__WHAT TO WORK ON__
For the word "which", state how many lines of the records include it, with no other text.

_ _ _

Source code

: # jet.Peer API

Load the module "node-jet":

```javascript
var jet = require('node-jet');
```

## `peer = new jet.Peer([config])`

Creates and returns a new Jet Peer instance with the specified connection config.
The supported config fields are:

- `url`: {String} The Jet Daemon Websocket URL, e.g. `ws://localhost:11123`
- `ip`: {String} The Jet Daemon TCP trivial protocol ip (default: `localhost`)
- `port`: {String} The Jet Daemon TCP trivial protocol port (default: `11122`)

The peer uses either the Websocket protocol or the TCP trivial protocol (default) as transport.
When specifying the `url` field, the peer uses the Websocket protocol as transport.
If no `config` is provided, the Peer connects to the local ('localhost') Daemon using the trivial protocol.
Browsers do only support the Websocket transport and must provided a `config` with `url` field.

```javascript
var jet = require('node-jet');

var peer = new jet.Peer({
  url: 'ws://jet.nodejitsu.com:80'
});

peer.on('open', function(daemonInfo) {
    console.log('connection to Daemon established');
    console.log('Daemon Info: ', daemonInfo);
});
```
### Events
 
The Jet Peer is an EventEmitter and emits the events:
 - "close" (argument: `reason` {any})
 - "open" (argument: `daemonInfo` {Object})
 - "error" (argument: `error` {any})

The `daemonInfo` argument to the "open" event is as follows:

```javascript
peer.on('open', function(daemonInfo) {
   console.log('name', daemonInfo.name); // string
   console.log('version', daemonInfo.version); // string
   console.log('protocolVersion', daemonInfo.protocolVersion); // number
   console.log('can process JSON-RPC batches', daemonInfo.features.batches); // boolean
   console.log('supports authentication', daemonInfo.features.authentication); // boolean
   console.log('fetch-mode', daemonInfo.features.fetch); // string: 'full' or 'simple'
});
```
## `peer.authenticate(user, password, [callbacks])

_ _ _

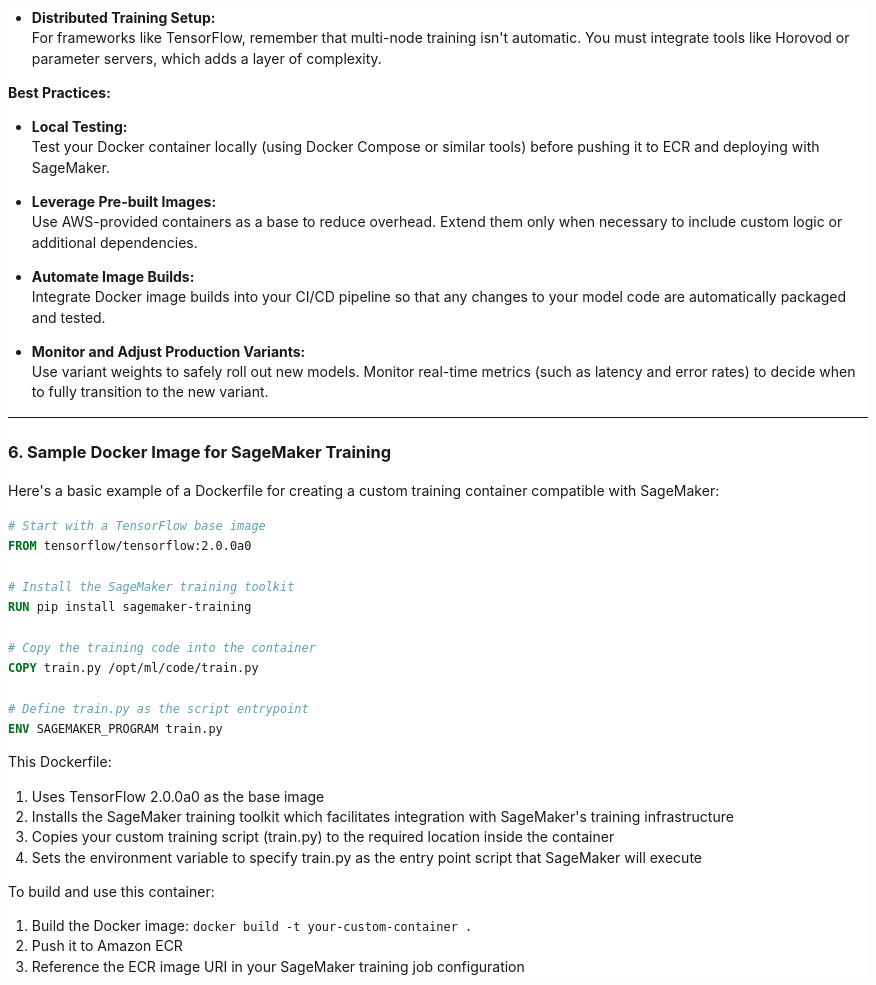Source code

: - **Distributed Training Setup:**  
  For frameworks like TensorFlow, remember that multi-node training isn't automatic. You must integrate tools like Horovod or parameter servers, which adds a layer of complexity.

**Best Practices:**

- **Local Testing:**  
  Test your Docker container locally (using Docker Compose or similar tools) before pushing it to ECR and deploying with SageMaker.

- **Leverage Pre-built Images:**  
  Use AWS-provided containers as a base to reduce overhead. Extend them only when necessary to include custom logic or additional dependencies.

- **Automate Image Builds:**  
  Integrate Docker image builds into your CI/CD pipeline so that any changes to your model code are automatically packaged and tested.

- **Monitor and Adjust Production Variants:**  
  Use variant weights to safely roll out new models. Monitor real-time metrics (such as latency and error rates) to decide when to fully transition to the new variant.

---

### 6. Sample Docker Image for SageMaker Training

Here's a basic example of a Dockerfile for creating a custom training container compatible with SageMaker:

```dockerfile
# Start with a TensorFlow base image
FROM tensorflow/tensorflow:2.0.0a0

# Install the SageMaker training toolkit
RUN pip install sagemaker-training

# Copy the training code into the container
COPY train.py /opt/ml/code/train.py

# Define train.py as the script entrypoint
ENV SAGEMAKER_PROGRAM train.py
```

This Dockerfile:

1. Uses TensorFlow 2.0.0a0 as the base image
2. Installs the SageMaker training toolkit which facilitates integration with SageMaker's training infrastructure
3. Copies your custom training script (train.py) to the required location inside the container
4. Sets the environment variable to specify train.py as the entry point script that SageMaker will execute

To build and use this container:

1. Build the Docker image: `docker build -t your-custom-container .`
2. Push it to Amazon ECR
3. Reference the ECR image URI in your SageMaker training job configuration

_ _ _

__RESPONSE FOR THIS EXERCISE__
2